Her piece motivated numerous actresses to also speak out about not receiving equal pay in their careers.
Business Insider asked Jessica Chastain on Friday if she felt the media should continue bringing up the gender pay gap in Hollywood with actresses.
“I love the article that Jennifer Lawrence wrote about the pay gap. I thought it was so important,” Chastain said while promoting her new movie “Miss Sloane” (which opens in limed release on Friday and nationwide December 9). “I love that people are talking about it. It makes sense that journalists are asking actresses and actors about it because, seriously, producers aren’t the ones doing press.”
Chastain said the revelation for her about the Hollywood gender pay gap came when she heard former Sony head Amy Pascal say in an interview that women get paid less in the industry because they don’t ask for more.
“I heard that and at first I got so offended and then I went, wait a minute, that’s probably true,” Chastain said. “I started reading a lot about it and you realise women don’t ask for more but they don’t ask for promotions, and knowing that I’ve completely changed.”
The actress now strives to make sure that she is being compensated for her work equally to her male costars.

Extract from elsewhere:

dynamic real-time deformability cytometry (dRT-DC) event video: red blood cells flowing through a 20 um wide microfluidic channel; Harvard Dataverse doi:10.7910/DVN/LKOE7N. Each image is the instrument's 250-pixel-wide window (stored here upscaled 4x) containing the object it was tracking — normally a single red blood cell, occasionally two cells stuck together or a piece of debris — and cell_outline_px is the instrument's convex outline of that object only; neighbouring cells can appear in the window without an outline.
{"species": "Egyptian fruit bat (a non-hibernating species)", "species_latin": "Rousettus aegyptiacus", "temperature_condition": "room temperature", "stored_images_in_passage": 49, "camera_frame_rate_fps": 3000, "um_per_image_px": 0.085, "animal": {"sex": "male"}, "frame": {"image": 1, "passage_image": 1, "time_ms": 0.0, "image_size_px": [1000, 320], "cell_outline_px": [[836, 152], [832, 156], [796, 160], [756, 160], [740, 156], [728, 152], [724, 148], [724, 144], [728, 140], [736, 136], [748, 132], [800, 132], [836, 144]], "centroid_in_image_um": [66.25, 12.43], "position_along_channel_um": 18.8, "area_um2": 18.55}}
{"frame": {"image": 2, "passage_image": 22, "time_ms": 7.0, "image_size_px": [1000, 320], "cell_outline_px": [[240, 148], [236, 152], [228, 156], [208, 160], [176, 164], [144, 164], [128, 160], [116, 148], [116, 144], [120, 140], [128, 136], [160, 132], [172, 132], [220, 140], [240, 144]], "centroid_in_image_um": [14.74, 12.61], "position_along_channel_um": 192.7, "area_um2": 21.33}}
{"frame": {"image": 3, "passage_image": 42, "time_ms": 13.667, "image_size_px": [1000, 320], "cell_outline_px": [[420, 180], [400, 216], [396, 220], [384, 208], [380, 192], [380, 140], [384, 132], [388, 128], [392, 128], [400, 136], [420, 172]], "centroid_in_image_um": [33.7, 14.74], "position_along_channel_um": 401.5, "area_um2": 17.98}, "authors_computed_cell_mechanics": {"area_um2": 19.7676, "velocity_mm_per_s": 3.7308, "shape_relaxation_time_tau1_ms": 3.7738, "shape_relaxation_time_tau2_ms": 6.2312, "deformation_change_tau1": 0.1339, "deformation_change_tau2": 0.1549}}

“I’m so lucky to have this job, but what I do ask is when I join a production, I want to make sure that the male actor isn’t making four times my salary, which has been true, or seven times my salary,” she said. “If that’s true you go, ‘You know what, I don’t need this job.'”
Chastain said it’s important for actors to continue the conversation because they are the most visible in Hollywood, but she stresses the issue cuts much deeper.
“We have to look at why society is telling women to not show up over-prepared, not to be treated equal,” she said, touching on the first presidential debate for which the criticism about Hillary Clinton was that she was over-prepared. “Why don’t they say that about men? What’s wrong with trying hard and showing up and being good at your job? We really need to look at ourselves and say we need to reevaluate this. We need to reevaluate women who ask for a pay raise or ask for a promotion. It’s actually an ok thing. It’s ok to be ambitious, it’s ok to be over-prepared.”